▶ Что нужно сделать:
1. Перескажите в двух предложениях интервью политолога Кирилла Коктыша о России и её соседях.
2. Продолжите интервью политолога Кирилла Коктыша о России и её соседях после его последней реплики.

▶ Исходный текст:
>>>>

Московский политолог Кирилл Коктыш – о том, почему Россию не любят в ближнем зарубежье и уважают в дальнем. А хитрый план Путина в это время потихоньку выполняется
– Кирилл Евгеньевич, в 2015 году мы с вами интересно поговорили о Русском мире. О том, что он, по вашим словам, стоит на идее справедливости. Именно в этом его сила и притягательность. Но за прошедшее время (соглашусь, короткое), справедливости в России – а это центр Русского мира — стало ещё меньше. Кремль провёл «пенсионную реформу». Растут налоги. Для окружающих стран Россия не пример для подражания, а просто большой, не очень приятный, потенциально агрессивный сосед. Они ей говорят: хочешь, чтобы мы были в твоей команде? Деньги, деньги, давай!
Почему всё так происходит? Может, тут глобальные причины: русская цивилизация на закате, теряет пассионарность? Или причины более локальные, поддающиеся коррекции?
– Здесь тонкие вещи. Некоторые проблемы берут начало, вытекают из конституционного устройства России. Напомню, что в России есть 13 статья Конституции, содержащая прямой запрет на наличие государственной идеологии, что нередко интерпретируется как запрет на любую идеологию. И опасения политического класса России понятны и, в общем-то, логичны: ведь если Россия будет декларировать какую-либо идеологию, она тут же будет обвинена в «великорусском шовинизме», империализме, и далее по списку. Причем эти обвинения пойдут как изнутри постсоветского пространства, так и извне. В этом плане получается, что дразнить гусей себе дороже, проще не дразнить, и вообще ничего не делать. Но это как раз и вписывается в те тренды, которые вы описали: ведь если у нас нет общего идеологического стержня, то каждый из субъектов будет предъявлять, и предъявляет, свой собственный. И вполне логично, что это ведет к накоплению различий. Ничего не препятствует предъявляемым идеологическим массивам дрейфовать в разные стороны. Все это еще и накладывается на традиционную для небольших стран стратегию маневрирования, когда за счет балансирования между центрами силы извлекаются важные для себя ресурсы. И в этом плане в среднесрочной перспективе всё выглядит достаточно, скажем так, не оптимистичным.

<<<<

▶ Исходные записи:
>>>>

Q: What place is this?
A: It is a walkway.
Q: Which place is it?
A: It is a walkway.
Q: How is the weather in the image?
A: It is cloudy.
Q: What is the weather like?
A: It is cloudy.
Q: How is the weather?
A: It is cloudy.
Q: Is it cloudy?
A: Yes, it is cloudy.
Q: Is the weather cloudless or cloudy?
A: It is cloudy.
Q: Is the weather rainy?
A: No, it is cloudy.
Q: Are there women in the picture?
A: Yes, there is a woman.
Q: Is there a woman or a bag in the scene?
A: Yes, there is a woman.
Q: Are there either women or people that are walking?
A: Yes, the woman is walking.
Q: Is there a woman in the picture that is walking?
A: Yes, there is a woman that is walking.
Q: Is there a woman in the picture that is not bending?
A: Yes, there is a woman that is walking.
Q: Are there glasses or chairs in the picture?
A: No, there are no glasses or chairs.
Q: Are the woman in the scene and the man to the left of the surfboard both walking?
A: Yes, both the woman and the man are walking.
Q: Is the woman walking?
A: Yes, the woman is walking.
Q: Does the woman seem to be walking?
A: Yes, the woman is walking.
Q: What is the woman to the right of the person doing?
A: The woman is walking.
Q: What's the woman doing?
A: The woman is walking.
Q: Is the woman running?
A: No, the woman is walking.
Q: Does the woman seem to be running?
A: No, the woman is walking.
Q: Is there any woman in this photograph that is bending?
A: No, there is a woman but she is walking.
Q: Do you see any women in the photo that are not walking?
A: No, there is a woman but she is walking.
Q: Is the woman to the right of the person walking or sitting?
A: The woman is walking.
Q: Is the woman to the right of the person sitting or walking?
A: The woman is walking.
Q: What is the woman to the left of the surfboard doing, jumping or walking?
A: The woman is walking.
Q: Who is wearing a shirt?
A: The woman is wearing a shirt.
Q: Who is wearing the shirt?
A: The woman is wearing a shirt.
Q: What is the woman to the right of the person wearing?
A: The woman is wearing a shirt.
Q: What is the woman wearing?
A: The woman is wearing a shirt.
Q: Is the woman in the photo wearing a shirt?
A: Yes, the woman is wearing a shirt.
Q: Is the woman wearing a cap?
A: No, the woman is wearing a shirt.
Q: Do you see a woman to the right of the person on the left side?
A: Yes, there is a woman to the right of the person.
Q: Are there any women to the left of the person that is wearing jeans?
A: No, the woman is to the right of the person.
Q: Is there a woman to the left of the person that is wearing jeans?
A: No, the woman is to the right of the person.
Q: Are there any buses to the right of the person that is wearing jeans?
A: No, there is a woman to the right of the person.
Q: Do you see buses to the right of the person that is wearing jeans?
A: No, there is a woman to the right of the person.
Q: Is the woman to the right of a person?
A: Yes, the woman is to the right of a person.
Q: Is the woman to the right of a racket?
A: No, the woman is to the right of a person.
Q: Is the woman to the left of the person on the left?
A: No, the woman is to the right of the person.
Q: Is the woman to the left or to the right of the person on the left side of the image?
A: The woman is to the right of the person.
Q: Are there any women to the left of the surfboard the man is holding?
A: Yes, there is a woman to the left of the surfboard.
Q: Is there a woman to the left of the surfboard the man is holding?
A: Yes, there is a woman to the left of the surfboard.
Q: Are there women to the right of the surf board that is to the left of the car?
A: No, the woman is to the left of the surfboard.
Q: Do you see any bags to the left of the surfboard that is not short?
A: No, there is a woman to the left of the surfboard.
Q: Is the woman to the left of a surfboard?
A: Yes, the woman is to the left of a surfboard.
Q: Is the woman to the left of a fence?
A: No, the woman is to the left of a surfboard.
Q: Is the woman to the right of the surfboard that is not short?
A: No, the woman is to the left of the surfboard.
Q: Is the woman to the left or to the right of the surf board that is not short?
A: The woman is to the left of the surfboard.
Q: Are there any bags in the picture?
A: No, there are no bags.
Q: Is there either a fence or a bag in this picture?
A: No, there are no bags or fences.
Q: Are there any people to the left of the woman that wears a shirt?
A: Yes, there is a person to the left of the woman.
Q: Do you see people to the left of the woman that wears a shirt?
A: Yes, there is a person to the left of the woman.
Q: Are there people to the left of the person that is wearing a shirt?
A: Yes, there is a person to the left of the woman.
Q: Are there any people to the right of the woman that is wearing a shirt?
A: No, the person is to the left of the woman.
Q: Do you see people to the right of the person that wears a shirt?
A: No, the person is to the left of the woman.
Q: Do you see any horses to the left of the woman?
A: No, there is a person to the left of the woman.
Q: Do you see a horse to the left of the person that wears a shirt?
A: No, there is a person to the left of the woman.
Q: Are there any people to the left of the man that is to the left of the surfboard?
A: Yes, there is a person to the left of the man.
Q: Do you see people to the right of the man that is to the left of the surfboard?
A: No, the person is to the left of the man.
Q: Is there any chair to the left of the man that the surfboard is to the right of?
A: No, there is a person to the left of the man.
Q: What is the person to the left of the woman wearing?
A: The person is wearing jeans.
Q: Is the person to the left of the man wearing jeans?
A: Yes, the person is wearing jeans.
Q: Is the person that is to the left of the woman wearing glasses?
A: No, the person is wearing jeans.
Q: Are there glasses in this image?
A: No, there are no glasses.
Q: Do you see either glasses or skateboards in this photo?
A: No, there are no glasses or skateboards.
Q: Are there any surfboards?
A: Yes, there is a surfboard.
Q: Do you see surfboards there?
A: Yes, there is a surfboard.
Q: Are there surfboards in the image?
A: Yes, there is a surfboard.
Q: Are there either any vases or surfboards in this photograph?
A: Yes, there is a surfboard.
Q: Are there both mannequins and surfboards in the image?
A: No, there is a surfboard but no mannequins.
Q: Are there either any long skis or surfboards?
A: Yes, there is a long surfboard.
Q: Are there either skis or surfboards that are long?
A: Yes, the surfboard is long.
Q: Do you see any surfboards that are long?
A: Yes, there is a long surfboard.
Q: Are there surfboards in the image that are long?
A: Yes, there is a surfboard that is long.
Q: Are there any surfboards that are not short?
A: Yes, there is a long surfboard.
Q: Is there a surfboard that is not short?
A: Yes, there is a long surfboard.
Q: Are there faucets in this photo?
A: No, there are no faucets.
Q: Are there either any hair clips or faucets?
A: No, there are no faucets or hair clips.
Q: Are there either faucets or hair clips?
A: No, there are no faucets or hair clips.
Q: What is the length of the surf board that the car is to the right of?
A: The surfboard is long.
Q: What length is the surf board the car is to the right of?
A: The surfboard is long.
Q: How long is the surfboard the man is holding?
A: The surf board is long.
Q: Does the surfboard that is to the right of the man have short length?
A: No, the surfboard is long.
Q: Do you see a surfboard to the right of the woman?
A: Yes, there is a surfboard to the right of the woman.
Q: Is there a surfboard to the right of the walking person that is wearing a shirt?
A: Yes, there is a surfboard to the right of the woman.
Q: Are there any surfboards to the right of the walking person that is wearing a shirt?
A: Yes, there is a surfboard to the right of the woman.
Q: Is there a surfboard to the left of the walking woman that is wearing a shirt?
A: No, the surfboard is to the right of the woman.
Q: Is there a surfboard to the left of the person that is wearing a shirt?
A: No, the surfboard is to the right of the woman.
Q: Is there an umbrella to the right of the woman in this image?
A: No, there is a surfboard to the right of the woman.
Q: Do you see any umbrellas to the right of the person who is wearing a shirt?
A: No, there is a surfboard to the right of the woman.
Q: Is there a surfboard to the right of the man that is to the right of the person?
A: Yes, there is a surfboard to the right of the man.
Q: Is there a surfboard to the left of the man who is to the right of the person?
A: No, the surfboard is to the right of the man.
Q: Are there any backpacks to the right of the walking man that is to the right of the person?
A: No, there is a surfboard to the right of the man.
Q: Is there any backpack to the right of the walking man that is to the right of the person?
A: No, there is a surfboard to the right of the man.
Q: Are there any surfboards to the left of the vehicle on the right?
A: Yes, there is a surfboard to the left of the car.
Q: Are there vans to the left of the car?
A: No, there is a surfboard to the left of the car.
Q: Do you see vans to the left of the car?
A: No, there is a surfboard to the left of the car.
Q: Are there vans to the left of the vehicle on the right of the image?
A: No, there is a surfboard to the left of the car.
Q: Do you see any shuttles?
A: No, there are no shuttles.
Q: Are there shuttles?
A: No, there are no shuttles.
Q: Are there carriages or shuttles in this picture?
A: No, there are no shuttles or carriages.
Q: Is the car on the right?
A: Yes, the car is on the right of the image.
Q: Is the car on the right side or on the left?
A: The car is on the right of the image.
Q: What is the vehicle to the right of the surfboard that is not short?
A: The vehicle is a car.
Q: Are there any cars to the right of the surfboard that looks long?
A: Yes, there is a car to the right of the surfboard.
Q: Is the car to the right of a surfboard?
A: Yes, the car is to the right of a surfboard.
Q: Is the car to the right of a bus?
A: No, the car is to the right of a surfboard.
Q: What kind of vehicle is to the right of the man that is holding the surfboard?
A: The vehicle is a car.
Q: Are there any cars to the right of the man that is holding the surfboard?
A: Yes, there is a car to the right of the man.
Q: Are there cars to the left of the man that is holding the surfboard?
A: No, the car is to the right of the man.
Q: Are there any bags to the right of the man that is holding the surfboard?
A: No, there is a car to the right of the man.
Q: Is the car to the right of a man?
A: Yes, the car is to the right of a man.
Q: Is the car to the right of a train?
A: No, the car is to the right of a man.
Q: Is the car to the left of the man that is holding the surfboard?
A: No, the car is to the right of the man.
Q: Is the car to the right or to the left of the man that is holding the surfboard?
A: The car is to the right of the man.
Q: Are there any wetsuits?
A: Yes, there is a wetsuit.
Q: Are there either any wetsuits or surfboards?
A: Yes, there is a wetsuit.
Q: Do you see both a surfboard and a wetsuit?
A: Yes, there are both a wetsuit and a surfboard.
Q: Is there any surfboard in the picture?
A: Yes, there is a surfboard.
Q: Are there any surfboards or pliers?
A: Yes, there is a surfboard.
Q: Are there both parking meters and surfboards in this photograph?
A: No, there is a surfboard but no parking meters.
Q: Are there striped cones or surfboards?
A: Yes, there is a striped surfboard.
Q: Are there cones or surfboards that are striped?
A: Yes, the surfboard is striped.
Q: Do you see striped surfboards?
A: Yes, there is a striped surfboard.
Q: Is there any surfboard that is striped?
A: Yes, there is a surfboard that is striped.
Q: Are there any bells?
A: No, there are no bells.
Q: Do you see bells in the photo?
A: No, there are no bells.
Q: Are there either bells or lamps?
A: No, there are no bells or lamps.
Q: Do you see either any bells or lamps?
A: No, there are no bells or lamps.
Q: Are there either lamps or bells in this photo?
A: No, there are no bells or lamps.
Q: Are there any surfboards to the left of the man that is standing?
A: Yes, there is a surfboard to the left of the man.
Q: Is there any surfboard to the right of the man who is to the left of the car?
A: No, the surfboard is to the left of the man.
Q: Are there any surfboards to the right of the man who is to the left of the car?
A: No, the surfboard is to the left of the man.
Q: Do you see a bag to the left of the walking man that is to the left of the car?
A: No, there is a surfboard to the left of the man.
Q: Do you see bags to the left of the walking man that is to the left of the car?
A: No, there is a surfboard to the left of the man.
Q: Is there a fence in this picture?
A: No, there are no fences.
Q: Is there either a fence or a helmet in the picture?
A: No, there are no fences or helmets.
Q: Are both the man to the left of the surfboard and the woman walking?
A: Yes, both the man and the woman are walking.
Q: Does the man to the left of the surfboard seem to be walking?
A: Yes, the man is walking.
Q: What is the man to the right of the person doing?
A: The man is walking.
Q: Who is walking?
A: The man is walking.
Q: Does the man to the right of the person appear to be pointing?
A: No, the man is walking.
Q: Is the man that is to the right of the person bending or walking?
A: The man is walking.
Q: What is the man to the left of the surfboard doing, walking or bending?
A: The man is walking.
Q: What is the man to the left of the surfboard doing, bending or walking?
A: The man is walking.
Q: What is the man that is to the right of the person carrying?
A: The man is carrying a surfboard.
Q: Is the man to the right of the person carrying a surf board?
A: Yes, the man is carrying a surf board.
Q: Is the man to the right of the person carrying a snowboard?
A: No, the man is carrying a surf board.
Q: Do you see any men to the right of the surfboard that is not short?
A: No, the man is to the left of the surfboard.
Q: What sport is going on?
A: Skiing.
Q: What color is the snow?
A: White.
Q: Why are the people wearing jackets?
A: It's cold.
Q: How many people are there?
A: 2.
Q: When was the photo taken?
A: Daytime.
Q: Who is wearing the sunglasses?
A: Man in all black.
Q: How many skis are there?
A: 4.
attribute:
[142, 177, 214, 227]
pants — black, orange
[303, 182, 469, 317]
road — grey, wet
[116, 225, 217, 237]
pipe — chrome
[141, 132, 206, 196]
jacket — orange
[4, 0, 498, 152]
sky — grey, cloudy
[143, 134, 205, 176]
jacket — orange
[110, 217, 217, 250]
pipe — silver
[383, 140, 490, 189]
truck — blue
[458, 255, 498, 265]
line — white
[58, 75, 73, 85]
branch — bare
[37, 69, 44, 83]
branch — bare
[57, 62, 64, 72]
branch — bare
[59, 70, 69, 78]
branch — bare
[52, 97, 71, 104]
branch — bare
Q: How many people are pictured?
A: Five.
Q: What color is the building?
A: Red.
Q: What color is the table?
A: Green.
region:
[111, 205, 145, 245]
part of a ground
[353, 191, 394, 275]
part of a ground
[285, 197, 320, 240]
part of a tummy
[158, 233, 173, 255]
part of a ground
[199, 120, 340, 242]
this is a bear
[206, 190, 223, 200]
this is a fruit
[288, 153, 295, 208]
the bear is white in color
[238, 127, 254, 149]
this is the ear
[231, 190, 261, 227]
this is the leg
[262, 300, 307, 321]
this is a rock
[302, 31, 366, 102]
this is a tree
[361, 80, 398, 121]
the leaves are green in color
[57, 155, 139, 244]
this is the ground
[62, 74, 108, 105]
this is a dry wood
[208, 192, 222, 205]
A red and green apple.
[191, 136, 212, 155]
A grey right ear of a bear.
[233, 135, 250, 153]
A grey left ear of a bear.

<<<<

▶ Ваши ответы:
1. Интервьюер спрашивает Кирилла Коктыша, почему справедливости в России стало меньше, а окружающие страны видят в ней не пример для подражания, а неприятного и потенциально агрессивного соседа, от которого требуют денег. Коктыш связывает часть проблем с 13-й статьей Конституции, запрещающей государственную идеологию: без общего идеологического стержня каждая страна предъявляет свой, различия накапливаются, небольшие страны балансируют между центрами силы, и в среднесрочной перспективе всё выглядит не оптимистично.

2.
Другой вопрос, что определенные… Ну, не провалы, а, я бы сказал, определённая ценностная пустота в ближнем зарубежье, в постсоветском пространстве, компенсируется интенсивными и существенными прорывами глобальными. Это и Ближний Восток, и Северо-Восточная Азия, это и Север Африки, а сейчас еще и не только Север Африки. То есть в этом плане Россия достаточно энергично заявляет о себе, как о брокере нового устройства, нового соглашения, новой экономической конфигурации, которая явно начинает формироваться.
–«Брокер» это новый для меня термин в политологии.
– В качестве одного из участников нового соглашения. Давайте скажем так, сегодняшняя мировая политико-экономическая система разбалансирована, ресурс ее развития по большому счету исчерпан, и доминирующим трендом является перераспределение существующих рынков. В силу этого ее очень сложно поддерживать, и не факт, что ее получится спасать в течение длительного времени. Более того, и Трамп, по должности являющийся ключевым акционером этой системы, не очень-то намерен ее спасать: ему нужно решить проблемы американской, а не глобальной экономики. Поэтому и получается, что мы, возможно, и не желая того, динамично подходим к пакту о новом глобальном устройстве. Понятно, что он может быть заключен не ранее президентских выборов в США 2020 года, и ключевым персонажем будет либо Трамп, либо тот, кто его победит – поскольку ситуация, что вдруг победят демократы и открутят назад все то, что произошло при Трампе, не реальна: качественные изменения уже произошли. Поэтому разговор о переучреждении глобального экономического порядка, оформлении новых центров силы совершенно неизбежен.
Понятно, что в этом условном договоре будут участвовать Штаты как сегодняшняя единственная сверхдержава и как ключевой акционер сегодняшнего миропорядка. Понятно, что будет участвовать Китай – как экономическая сверхдержава. Понятно, что будет участвовать Россия – как военная сверхдержава, без которой безопасность во всей Евразии гарантирована быть не может. И понятно, что будет участвовать Индия – и как одна из крупнейших экономик, и как производитель смыслов. Помимо всего прочего, Индия достаточно сильно инвестировала в свой социальный капитал, начиная с кризиса 2008 года, и сейчас пожинает плоды: последние два года довольно уверенно обгоняет Китай по темпам экономического роста. В отличие от других стран и других цивилизаций, Индия всегда претендовала на глубокое постижение ситуации и, вследствие этого – на интеллектуальное партнерство, если не лидерство. И, конечно, логично было бы, чтобы в этой новой сделке приняла участие Европа. Но сегодня она раздираема внутренними противоречиями, в силу чего выступает скорее как объект, нежели как субъект.
Так вот, скажем, к большим, глобальным задачам Россия вполне успевает. Но, возможно, как раз в силу этого внутренние постсоветские задачи пока отданы на самотек. Логика тут вполне постижимая: ведь если большая игра завершится прорывом в пользу России, то конфигурация сил в ближнем зарубежье автоматически станет такой, как будет нужно.
– Ну, не знаю. Не факт. Украина уже ушла из Русского мира. Теперь вот Белоруссия уходит.
– Нет. Белоруссия никуда не уходит. На сегодня то, что мы наблюдаем, правильнее всего было бы назвать торгом по поводу налогового маневра в России.
– И не более того?
– На самом деле нет.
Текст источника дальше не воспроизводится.